Eventually, the choice is whether to sit staring at the washed-out bridge on the old route, or whether to try a new road. I keep reminding myself there are new roads, for all that I get focused on the most familiar one.

Saturday, August 30, 2014

Beach reading

I think that when most people talk about "beach reads," they mean light reading, books that are heavy on action and thrills.

For me, vacation reading trends in the opposite direction. Vacation is when I have the time and leisure to approach a quiet and thoughtful book, or to dig into a slow, meaty tome. When I've worked all day, I often want a book that doesn't require intense concentration or considering philosophical nuances. On vacation, I'm rested enough to read slowly and deeply.

But I'm glad there are all kinds of books, for all kinds of moods and seasons.

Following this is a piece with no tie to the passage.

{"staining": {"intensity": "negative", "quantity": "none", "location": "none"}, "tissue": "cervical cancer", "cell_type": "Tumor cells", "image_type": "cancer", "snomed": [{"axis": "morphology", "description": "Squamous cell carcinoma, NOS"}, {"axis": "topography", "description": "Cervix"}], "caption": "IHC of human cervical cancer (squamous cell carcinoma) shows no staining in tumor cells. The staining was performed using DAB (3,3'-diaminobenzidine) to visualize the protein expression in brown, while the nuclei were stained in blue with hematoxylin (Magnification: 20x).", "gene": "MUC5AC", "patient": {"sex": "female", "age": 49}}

Wednesday, August 27, 2014

Where to begin

Time for my monthly slot at YA Outside the Lines, where this month we're blogging about beginnings of all sorts. My post starts with "The Rime of the Ancient Mariner" and proceeds to discussing opening lines of recent books. A sample: "When I get lost in the writing of a story, I try to remember what compelled me to start it in the first place ..."

Monday, August 25, 2014

Saturday, August 23, 2014

Denial

If you read about real-life paradigm shifts, disasters, and other large-scale changes, one thing that is strongly evident is the presence of denial. Human beings often resist accepting a new situation, especially a negative one. Usually there is a time when most of the population is in denial, and then acceptance creeps in, a tipping point occurs, and those in denial become the minority. The phase of major denial can be short or long; its presence can have consequences ranging from minor to tragic.

I think denial is built on a few foundations: People don't want to change (or don't want the world to change); it's too much trouble and they're afraid of what they might lose. (Often, people with the most to lose from the change are the most resistant to it.) Or they can't wrap their minds around change and don't know what to do about it anyway, so they choose not to deal with it. Or they don't trust the source that is warning of the change. Or they are suspicious because of false alarms in the past; after all, some predictions turn out to be wrong. But in any story we write where a major change is overtaking the characters, denial is likely to be part of the process.

This can be tricky for writers to manage. Usually, readers are quick to heed the omens and prophecies and predictions and warning signs in stories, because they know those signs wouldn't be there unless they were important. Readers know that something big is going to happen, or there wouldn't be a story at all. The characters don't have this advantage--and can't, unless you are writing meta-fiction and breaking the fourth wall. Realistically, the characters can't jump right into accepting a new normal without some questioning, resistance, nostalgia, if-only thinking, etc. Meanwhile, readers are likely to be shouting at the characters: "Of course the plague is coming!" or "Get out of the way of the tornado!" or "The ghost IS real, you fool!" or "Yes, there WILL be a war!"

A little of this can provide tension and urgency. Too little of it seems false and can break the reader's spell, but too much of it makes readers impatient and cranky. It helps if readers can thoroughly feel the old reality the characters are clinging to, and to embrace it themselves so that they won't want to let go of it either. It helps if the characters' tipping point is logical--an undeniable fact, a trusted source. It helps if the characters test out the idea of acceptance before finally embracing it. And it helps if this phase doesn't go on so long that it just feels like a pointless delay or a stagnation.